• TO-DO ITEM
Please quote the data below word for word, leaving the pictures out of your answer.

• DATA SUPPLIED
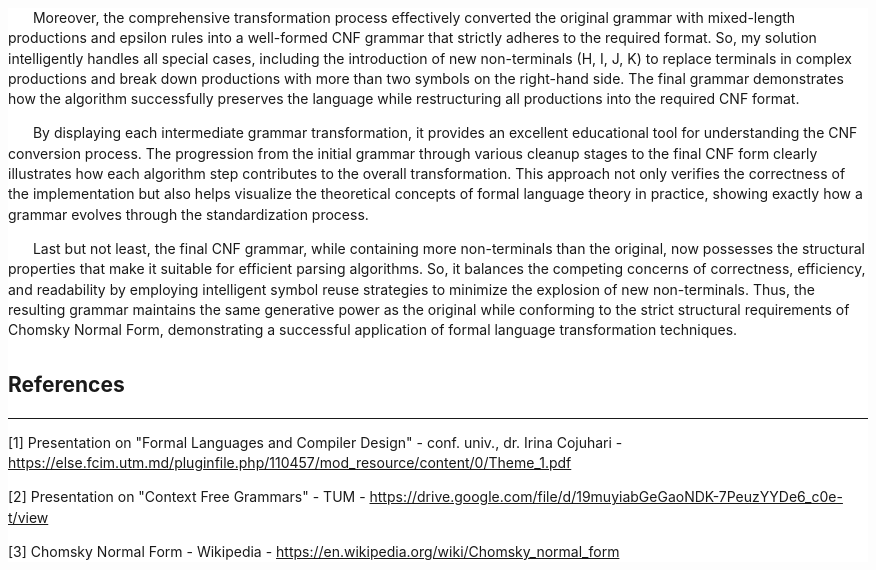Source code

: &ensp;&ensp;&ensp; Moreover, the comprehensive transformation process effectively converted the original grammar with mixed-length productions and epsilon rules into a well-formed CNF grammar that strictly adheres to the required format. So, my solution intelligently handles all special cases, including the introduction of new non-terminals (H, I, J, K) to replace terminals in complex productions and break down productions with more than two symbols on the right-hand side. The final grammar demonstrates how the algorithm successfully preserves the language while restructuring all productions into the required CNF format.

&ensp;&ensp;&ensp; By displaying each intermediate grammar transformation, it provides an excellent educational tool for understanding the CNF conversion process. The progression from the initial grammar through various cleanup stages to the final CNF form clearly illustrates how each algorithm step contributes to the overall transformation. This approach not only verifies the correctness of the implementation but also helps visualize the theoretical concepts of formal language theory in practice, showing exactly how a grammar evolves through the standardization process.

&ensp;&ensp;&ensp; Last but not least, the final CNF grammar, while containing more non-terminals than the original, now possesses the structural properties that make it suitable for efficient parsing algorithms. So, it balances the competing concerns of correctness, efficiency, and readability by employing intelligent symbol reuse strategies to minimize the explosion of new non-terminals. Thus, the resulting grammar maintains the same generative power as the original while conforming to the strict structural requirements of Chomsky Normal Form, demonstrating a successful application of formal language transformation techniques.

## References
****

<a id="ref3"></a>[1] Presentation on "Formal Languages and Compiler Design" - conf. univ., dr. Irina Cojuhari - 
https://else.fcim.utm.md/pluginfile.php/110457/mod_resource/content/0/Theme_1.pdf

<a id="ref4"></a>[2] Presentation on "Context Free Grammars" - TUM - 
https://drive.google.com/file/d/19muyiabGeGaoNDK-7PeuzYYDe6_c0e-t/view

<a id="ref4"></a>[3] Chomsky Normal Form - Wikipedia - https://en.wikipedia.org/wiki/Chomsky_normal_form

• SOLUTION FOR THIS EXERCISE
Source code

: &ensp;&ensp;&ensp; Moreover, the comprehensive transformation process effectively converted the original grammar with mixed-length productions and epsilon rules into a well-formed CNF grammar that strictly adheres to the required format. So, my solution intelligently handles all special cases, including the introduction of new non-terminals (H, I, J, K) to replace terminals in complex productions and break down productions with more than two symbols on the right-hand side. The final grammar demonstrates how the algorithm successfully preserves the language while restructuring all productions into the required CNF format.

&ensp;&ensp;&ensp; By displaying each intermediate grammar transformation, it provides an excellent educational tool for understanding the CNF conversion process. The progression from the initial grammar through various cleanup stages to the final CNF form clearly illustrates how each algorithm step contributes to the overall transformation. This approach not only verifies the correctness of the implementation but also helps visualize the theoretical concepts of formal language theory in practice, showing exactly how a grammar evolves through the standardization process.

&ensp;&ensp;&ensp; Last but not least, the final CNF grammar, while containing more non-terminals than the original, now possesses the structural properties that make it suitable for efficient parsing algorithms. So, it balances the competing concerns of correctness, efficiency, and readability by employing intelligent symbol reuse strategies to minimize the explosion of new non-terminals. Thus, the resulting grammar maintains the same generative power as the original while conforming to the strict structural requirements of Chomsky Normal Form, demonstrating a successful application of formal language transformation techniques.

## References
****

<a id="ref3"></a>[1] Presentation on "Formal Languages and Compiler Design" - conf. univ., dr. Irina Cojuhari - 
https://else.fcim.utm.md/pluginfile.php/110457/mod_resource/content/0/Theme_1.pdf

<a id="ref4"></a>[2] Presentation on "Context Free Grammars" - TUM - 
https://drive.google.com/file/d/19muyiabGeGaoNDK-7PeuzYYDe6_c0e-t/view

<a id="ref4"></a>[3] Chomsky Normal Form - Wikipedia - https://en.wikipedia.org/wiki/Chomsky_normal_form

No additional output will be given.